David Grachat

Personal information
- Nationality: Portuguese
- Born: 21 January 1987 (age 39) Lisbon, Portugal

Sport
- Sport: Swimming
- Strokes: Freestyle

Medal record
Men's para swimming
Representing Portugal
IPC World Championships
| Silver medal – second place | 2017 Mexico City | 400 m freestyle – S9 |
| Bronze medal – third place | 2015 Glasgow | 100 m freestyle – S9 |
IPC European Championships
| Silver medal – second place | 2009 Reykjavik | 400 m freestyle – S9 |
| Bronze medal – third place | 2009 Reykjavik | 100 m freestyle – S9 |
| Bronze medal – third place | 2014 Eindhoven | 400 m freestyle – S9 |
| Bronze medal – third place | 2016 Funchal | 400 m freestyle – S9 |

= David Grachat =

Portuguese Paralympic swimmer

David Realista Grachat (born 21 January 1987) is a Portuguese para-swimmer, competing in S9 classification events. He has competed at four Summer Paralympic Games, 2008 in Beijing, 2012 in London, 2016 in Rio and 2021 in Tokyo. Grachat has won medals at both European and World level, and specializes in the 400m freestyle.

==Personal history==
Grachat was born in Lisbon, Portugal in 1987. He was born without a left hand.

==Swimming career==
Grachat took up swimming as a youth as his parents wanted him to improve his health. He was classified as a S9 swimmer and made his international debut for Portugal in 2005. Grachat made his Paralympic debut at the 2008 Games in Beijing competing in the 50 m and 100 m freestyle S9 events and the 200 m individual medley (SM9). In the 50 m he failed to qualify for the finals finishing fourth in his heat. He performed better in the other events reaching the finals of both. He finished 6th in the 200m and 7th in the individual medley.

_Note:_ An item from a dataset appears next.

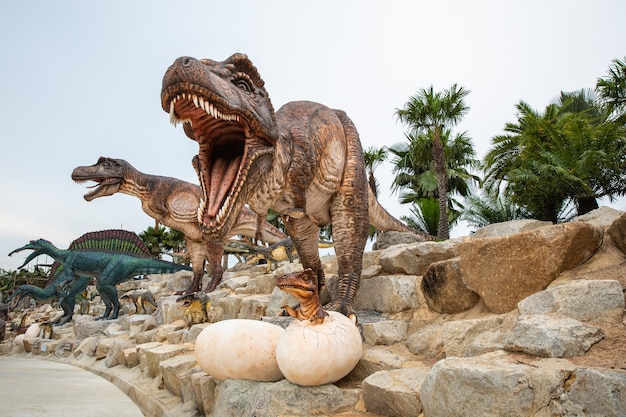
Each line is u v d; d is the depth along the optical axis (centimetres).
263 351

In 2012 Grachat was selected for his second Paralympic Games, held in London. He entered four events, 50 m, 100 m and 400 m freestyle S9 races and the SM9 200m individual medley. He progressed through only one of the heats, the 400m freestyle, setting a national record of 4:24.10 to finish third in his race. At the final he bettered his own national record with a time of 4:21.94, but this was only good enough for a sixth-place finish.

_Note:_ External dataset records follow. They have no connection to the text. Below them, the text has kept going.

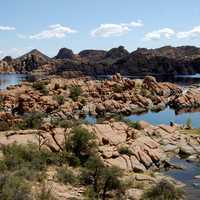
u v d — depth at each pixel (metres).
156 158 42.78
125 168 38.97
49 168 36.19
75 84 113.12
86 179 32.84
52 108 88.56
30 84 110.00
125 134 48.41
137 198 30.77
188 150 47.62
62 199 28.44
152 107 105.00
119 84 116.38
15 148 37.44
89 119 84.44
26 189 27.39
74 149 40.56
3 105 90.62
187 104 108.56
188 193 33.41
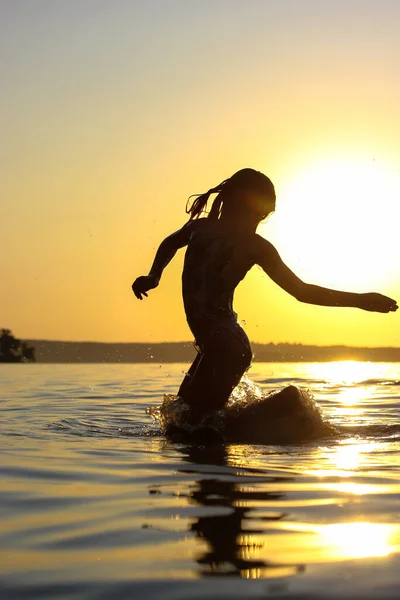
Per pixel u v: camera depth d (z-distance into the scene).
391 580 1.81
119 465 3.50
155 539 2.19
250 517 2.45
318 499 2.74
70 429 4.96
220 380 4.67
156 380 11.99
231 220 4.88
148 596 1.71
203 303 4.77
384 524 2.36
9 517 2.45
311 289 4.75
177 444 4.28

Grachat's first international success came in his favoured 400 m freestyle at the 2014 IPC Swimming European Championships in Eindhoven. There he posted a time of 4.26.61 to win the bronze medal. He bettered this the following year at the 2015 IPC Swimming World Championships in Glasgow where he won his first World Championship medal with a bronze in the Men's 400 metre freestyle. In the buildup to the 2016 Summer Paralympics in Rio, Grachat competed at the 2016 IPC Swimming European Championships, held on home soil in Funchal. He again claimed a third place spot to take his second career European bronze.